Quem inutiliza esse livro é a mãe de um rapazinho que partiu os dentes a um outro. Ela, o marido e os pais da vítima estão reunidos na casa destes para discutir o sucedido. Quarto personagens dentro de quarto paredes.
BIG BROTHER
Esta última longa-metragem de Polanski baseia-se numa peça de Yasmina Reza. Nem uma nem outra têm o peso da tragédia nem o torcido da sátira. Não se trata de uma revelação inesquecível da essência humana, tão-pouco de uma subversão da ordem social. ‘O Deus da Carnificina’ parece mais um Big Brother da burguesia, um peep show à classe média alta que, à partida, nunca entrará nesses concursos, funcionando mais como comédia e caricatura da dita "sociedade civilizada".
Nesses meios, estatuto (o quinto elemento sempre presente na sala do quarteto), arte ou activismo social são apenas finas capas disfarçando a brutalidade inerente à natureza humana. Mas isso não passa de uma constatação mais ou menos superficial. De facto, este filme de Polanski também não oferece extraordinárias descobertas. Confronta com banalidades. Dirigido de forma exemplar, quando chega o final, o espectador só pode interrogar-se sobre o prazer de assistir a pessoas a desancarem-se umas às outras. É só isso que há para ver em ‘O Deus da Carnificina’. E esse questionamento já é suficiente.
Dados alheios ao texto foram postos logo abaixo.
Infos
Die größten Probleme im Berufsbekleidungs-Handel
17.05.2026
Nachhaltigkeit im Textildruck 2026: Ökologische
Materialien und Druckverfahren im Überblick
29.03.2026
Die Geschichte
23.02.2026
Realizador: Roman Polanski
Intérpretes: Kate Winslet, John C. Reilly, Christoph Waltz e Jodie Foster
Em exibição nos cinemas
CINEMA: ‘HABEMUS PAPAM’
Numa versão humorística da psicanálise, a humanidade deixou de precisar tanto da religião e de um pai todo-poderoso quando os pais de carne-e-osso passaram a estar mais presentes. Neste filme, há um Papa que não quer ser Deus consultado por uma psicanalista que a todos diagnostica défice parental. Está lá.
Realizador: Nanni Moretti
Intérpretes: Jerzy Stuhr, Michel Piccoli, Nanni Moretti
Em exibição nos cinemas
CINEMA: ‘A TOUPEIRA’
Esta adaptação do romance de John le Carré é uma precisão cinematográfica ao serviço de uma história. Como se não bastasse, o elenco é irrepreensível. Se ‘Deixa-me entrar’ se transformou num filme de culto ‘A toupeira’ já é um clássico.
Resumo: O agente secreto George Smiley sai da reforma para investigar uma "toupeira" - um agente soviético infiltrado nos serviços secretos britânicos.
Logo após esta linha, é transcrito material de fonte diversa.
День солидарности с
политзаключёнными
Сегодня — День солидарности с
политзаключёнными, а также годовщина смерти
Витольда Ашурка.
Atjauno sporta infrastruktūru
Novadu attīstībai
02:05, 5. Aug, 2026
Realização: Tomas Alfredson
Argumento: Tomas Alfredson a partir de livro de John le Carré
Interpretação: Colin Firth, Gary Oldman, John Hurt, Tom Hardy
Em exibição nos cinemas
DVD: LUCHINO VISCONTI
Este duplo DVD é a ocasião perfeita para rever o mais aristocrático e um dos imprescindíveis filmes de Visconti (‘O sentimento’) e uma obra injustamente esquecida, ‘Noites Brancas’, uma das melhores adaptações cinematográficas de Dostoievski.
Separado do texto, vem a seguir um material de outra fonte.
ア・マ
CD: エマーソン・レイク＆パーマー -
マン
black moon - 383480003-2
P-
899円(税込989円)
Resumo: ‘O sentimento’ é um filme de 1954 e ‘Noites Brancas’ foi premiado no Festival de Veneza em 1957
Filme: ‘O Sentimento’
Intérpretes: Alida Valli e Farley Granger
Filme: ‘Noites Brancas’
Intérpretes: Marcello Mastroianni, Maria Schell e Jean Marais
Editora: Edições Alambique
FUGIR DE...
‘A PELE ONDE EU VIVO’
Almodóvar, tal como Woody Allen, parece que se acomodou e repete o mesmo filme há várias longas-metragens. Este último trabalho do cineasta espanhol é preguiçoso e confuso, por vezes atafulhado, fazendo dos melhores trunfos do seu cinema os seus piores defeitos. Almodóvar parece querer libertar-se do seu estilo, da pele onde habita, mas paradoxalmente, essa epiderme cola-se e para sair leva-lhe o rosto.